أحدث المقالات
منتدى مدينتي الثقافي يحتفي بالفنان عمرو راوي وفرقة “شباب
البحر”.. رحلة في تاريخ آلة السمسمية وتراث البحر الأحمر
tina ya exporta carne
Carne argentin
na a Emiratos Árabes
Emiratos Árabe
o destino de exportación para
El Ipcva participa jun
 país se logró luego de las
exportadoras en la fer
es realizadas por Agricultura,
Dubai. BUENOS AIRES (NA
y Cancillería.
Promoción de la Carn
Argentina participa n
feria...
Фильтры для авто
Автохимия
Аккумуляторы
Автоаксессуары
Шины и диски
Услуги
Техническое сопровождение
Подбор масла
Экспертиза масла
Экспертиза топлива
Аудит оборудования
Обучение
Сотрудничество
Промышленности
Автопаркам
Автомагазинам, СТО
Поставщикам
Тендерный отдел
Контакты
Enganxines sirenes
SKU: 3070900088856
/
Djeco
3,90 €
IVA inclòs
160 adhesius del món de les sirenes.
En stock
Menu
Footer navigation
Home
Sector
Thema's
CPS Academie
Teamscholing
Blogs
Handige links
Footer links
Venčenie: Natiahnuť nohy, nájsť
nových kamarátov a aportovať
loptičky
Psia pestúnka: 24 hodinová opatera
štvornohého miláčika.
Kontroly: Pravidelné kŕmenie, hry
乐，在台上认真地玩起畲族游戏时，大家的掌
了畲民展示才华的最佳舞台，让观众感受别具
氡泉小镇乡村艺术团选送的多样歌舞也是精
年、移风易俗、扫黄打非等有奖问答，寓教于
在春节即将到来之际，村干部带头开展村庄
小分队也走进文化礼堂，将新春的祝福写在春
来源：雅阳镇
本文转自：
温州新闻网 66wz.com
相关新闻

▶ What is expected:
Print the entries above exactly as they were written, down to the last line.

▶ Output of the exercise:
أحدث المقالات
منتدى مدينتي الثقافي يحتفي بالفنان عمرو راوي وفرقة “شباب
البحر”.. رحلة في تاريخ آلة السمسمية وتراث البحر الأحمر
tina ya exporta carne
Carne argentin
na a Emiratos Árabes
Emiratos Árabe
o destino de exportación para
El Ipcva participa jun
 país se logró luego de las
exportadoras en la fer
es realizadas por Agricultura,
Dubai. BUENOS AIRES (NA
y Cancillería.
Promoción de la Carn
Argentina participa n
feria...
Фильтры для авто
Автохимия
Аккумуляторы
Автоаксессуары
Шины и диски
Услуги
Техническое сопровождение
Подбор масла
Экспертиза масла
Экспертиза топлива
Аудит оборудования
Обучение
Сотрудничество
Промышленности
Автопаркам
Автомагазинам, СТО
Поставщикам
Тендерный отдел
Контакты
Enganxines sirenes
SKU: 3070900088856
/
Djeco
3,90 €
IVA inclòs
160 adhesius del món de les sirenes.
En stock
Menu
Footer navigation
Home
Sector
Thema's
CPS Academie
Teamscholing
Blogs
Handige links
Footer links
Venčenie: Natiahnuť nohy, nájsť
nových kamarátov a aportovať
loptičky
Psia pestúnka: 24 hodinová opatera
štvornohého miláčika.
Kontroly: Pravidelné kŕmenie, hry
乐，在台上认真地玩起畲族游戏时，大家的掌
了畲民展示才华的最佳舞台，让观众感受别具
氡泉小镇乡村艺术团选送的多样歌舞也是精
年、移风易俗、扫黄打非等有奖问答，寓教于
在春节即将到来之际，村干部带头开展村庄
小分队也走进文化礼堂，将新春的祝福写在春
来源：雅阳镇
本文转自：
温州新闻网 66wz.com
相关新闻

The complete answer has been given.